Easy Meatball Sliders are the answer to a quick weeknight dinner or game day food for a crowd. Great way to use up leftover marinara sauce and a bonus is you can freeze the meatballs and sauce for another meal.
I’m all for simmering homemade marinara sauce all day long either stovetop or in the crockpot. I also simmer the jarred variety (seasoned with spices and herbs with added sauteed onions, garlic, and peppers) on the stovetop or in the crockpot for a couple of hours when time is of the essence.
There’s nothing better than a plate of pasta with a delicious sauce over it unless you failed to have pasta in your pantry when it was time to make it! Yep. I don’t even know how THAT happened! Never ever have I been out of pasta of any shape or kind!
Plan B had to come into action. Since I had my homemade meatballs simmering the sauce, the perfect solution was meatball sliders. I did have a package of slider buns in the pantry. It was a hit and they were delicious. No one even realized we weren’t having spaghetti and meatballs.
- ½ green pepper, diced
- 1 small onion, diced
- 2 cloves garlic, minced
- 2 jars (26 oz each) of your favorite marinara sauce
- 2 tsp Italian seasoning
- ½ tsp ground pepper
- 1 lb ground beef (I use 90% lean)
- 1 egg, beaten
- ½ cup oatmeal (or Panko bread crumbs)
- 1 small onion, minced
- 2 cloves garlic, minced
- 1½ teaspoons dried Italian seasoning
- salt and pepper to taste
- ¼ cup diced fresh basil (chiffionade the basil and then chop into smaller pieces)
- 12 slider buns
- 12 slices of provolone cheese
- Heat ½ tablespoon olive oil in a large deep skillet or Dutch oven over medium-high heat. Add the onions and green bell peppers. Saute till softened, about 3 minutes and then add the garlic.
- Cook for about 30 seconds more. Add in the marinara sauce, Italian seasoning and ground pepper. Stir to combine and reduce heat to simmer. Cover and let simmer for at least an hour but not more than 2 hours.
- While the sauce is simmering:
- Preheat oven to 350 degrees.
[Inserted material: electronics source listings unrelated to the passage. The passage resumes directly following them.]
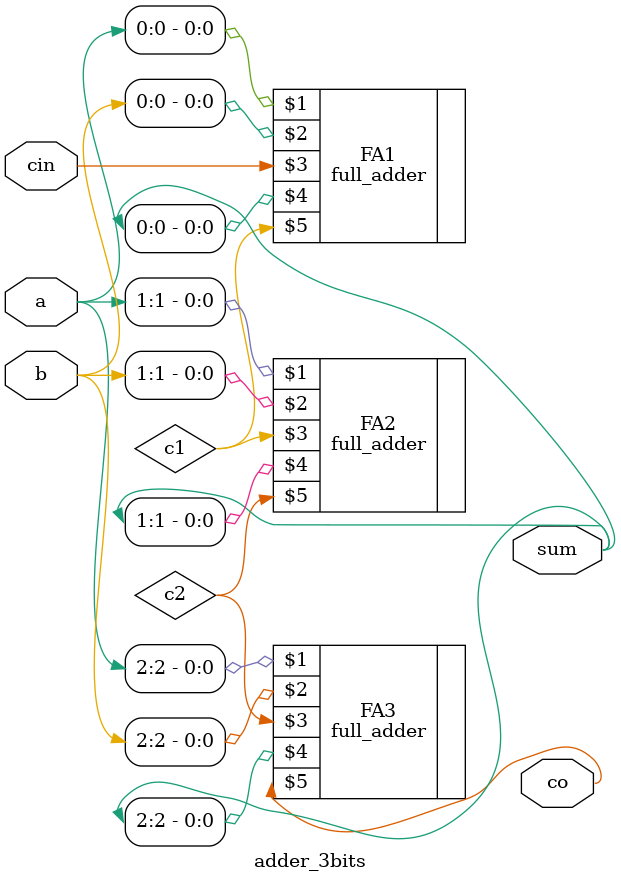
<source format=v>
/*
 *Hoat Vu
 *CSC137
 *Project 1
 * */

`include "full_adder.v"



module adder_3bits(

	input [2:0] a, b,
	input cin,

	output [2:0] sum,
	output co);

	wire c1, c2;

	full_adder FA1(a[0], b[0], cin, sum[0], c1),
		   FA2(a[1], b[1], c1, sum[1], c2),
		   FA3(a[2], b[2], c2, sum[2], co);
		
endmodule


</source>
Line a baking sheet with parchment paper, or spray a baking sheet with non-stick spray.
- Mix all ingredients together in a large bowl. For this batch, I used the Panko bread crumbs. Usually I use oatmeal but I didn’t have any on hand this time.
- Form the ground beef mixture into 1½ inch balls.
- Place on prepared baking sheet and bake at 350 degrees for about 25 - 30 minutes, or till done.
- Remove from pan and add to sauce and continue to simmer sauce and meatballs. At this point, the sauce should have at least 30 minutes to 1 hour left to simmer.
- Preheat the broiler. Place slider buns, open side up onto a baking sheet. Place in broiler and lightly toast the buns. Remove from oven.
- Add two meatballs per bun and top each slider with a slice of provolone cheese and serve.